Umar bin Hafeed is one of the five leading scholars in Yemen, the ancestral home of Usama bin Ladin, helping a government drive to “re-educate” hardliners, mainly prisoners held for planning attacks on Western and Yemeni targets.
Hafeed, who teaches at the Dar al-Mustafa Centre for Islamic Research in the eastern Yemeni town of Tarim, said Islam had greatly suffered from acts such as the September 11 attacks.
“Islamic militancy has not only created a gap between the West and Islam, but has caused an even greater split within the Muslim community itself,” he said in an interview on Tuesday.
“It has come to a point where Muslims are now afraid of each other,” he said.
Hafeed said the “re-education” campaign employed tapes and other media to persuade activists to abandon violence, as well as discussions about the interpretation of the Quran.
“They are violating scriptures. The Prophet opened his town and mosque to people of all religions. Even when he held power over other people, he tolerated them,” said Hafeed.
Hafeed said the gap between the West and Muslims could only be bridged through respect for each other’s differences.
“We need to work to spread the understanding of tolerance and respect for opinions,” he said.
“It has come to a point where Muslims are now afraid of each other”
Umar bin Hafeed
Al-Mustafa Centre has about 700 students in Tarim and other branches, including several from the US, Europe and South East Asia.
Yemen has been an active ground for Islamic activists sympathetic to bin Ladin, but the government has waged an aggressive campaign to root them out.

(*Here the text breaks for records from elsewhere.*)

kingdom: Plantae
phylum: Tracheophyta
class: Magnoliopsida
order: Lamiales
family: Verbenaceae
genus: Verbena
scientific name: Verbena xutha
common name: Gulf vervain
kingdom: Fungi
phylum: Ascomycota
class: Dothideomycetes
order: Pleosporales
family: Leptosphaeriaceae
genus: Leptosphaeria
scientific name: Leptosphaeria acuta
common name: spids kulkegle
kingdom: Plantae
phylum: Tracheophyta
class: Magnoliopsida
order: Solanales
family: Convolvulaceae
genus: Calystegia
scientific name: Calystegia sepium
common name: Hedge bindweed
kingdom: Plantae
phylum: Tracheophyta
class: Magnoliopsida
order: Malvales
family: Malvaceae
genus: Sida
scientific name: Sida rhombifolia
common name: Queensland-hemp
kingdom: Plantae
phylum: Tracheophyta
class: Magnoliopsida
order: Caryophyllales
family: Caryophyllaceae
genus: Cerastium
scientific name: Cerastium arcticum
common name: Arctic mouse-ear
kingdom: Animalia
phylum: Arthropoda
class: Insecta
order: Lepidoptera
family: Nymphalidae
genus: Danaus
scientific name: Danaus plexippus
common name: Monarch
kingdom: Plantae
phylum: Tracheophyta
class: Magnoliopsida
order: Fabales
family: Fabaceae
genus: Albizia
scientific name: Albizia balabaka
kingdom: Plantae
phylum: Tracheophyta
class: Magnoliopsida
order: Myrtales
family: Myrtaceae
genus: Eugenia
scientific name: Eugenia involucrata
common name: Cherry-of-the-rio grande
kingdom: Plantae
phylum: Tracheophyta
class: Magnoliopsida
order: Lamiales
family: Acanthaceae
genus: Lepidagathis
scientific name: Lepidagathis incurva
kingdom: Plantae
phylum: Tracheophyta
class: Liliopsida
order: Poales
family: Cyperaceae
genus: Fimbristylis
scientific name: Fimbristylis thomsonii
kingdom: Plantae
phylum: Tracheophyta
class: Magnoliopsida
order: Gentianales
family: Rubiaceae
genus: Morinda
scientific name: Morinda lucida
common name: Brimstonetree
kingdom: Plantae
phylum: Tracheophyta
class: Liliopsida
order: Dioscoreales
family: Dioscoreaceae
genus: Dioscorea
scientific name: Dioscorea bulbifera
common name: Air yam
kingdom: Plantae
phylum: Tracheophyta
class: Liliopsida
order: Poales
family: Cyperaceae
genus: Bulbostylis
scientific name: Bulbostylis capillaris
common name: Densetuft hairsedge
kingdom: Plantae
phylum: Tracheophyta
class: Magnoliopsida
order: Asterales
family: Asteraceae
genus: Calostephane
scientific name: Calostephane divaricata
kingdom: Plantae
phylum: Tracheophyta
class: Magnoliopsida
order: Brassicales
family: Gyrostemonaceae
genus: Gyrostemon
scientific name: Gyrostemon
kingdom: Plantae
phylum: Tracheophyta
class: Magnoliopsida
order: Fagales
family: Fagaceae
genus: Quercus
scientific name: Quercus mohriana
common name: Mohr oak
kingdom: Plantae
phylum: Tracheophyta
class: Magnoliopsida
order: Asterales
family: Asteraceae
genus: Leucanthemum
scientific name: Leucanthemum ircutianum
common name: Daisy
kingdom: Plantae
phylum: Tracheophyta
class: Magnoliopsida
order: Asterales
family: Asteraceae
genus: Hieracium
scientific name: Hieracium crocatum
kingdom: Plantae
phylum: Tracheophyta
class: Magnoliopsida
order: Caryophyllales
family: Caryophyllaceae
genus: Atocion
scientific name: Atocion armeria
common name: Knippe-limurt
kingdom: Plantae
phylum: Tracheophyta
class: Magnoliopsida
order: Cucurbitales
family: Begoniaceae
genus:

While about 60 suspected activists are in jail, 20 others have been released after “re-education”, say government officials.
Amnesty International and the United Nations Human Rights Committee have criticised the arrests, saying suspects were held on unclear charges or outside the legal framework.
Yemen accuses bin Ladin’s al-Qaida network of engineering the 2000 bombing of the US warship Cole and a French super tanker last year in Yemeni waters.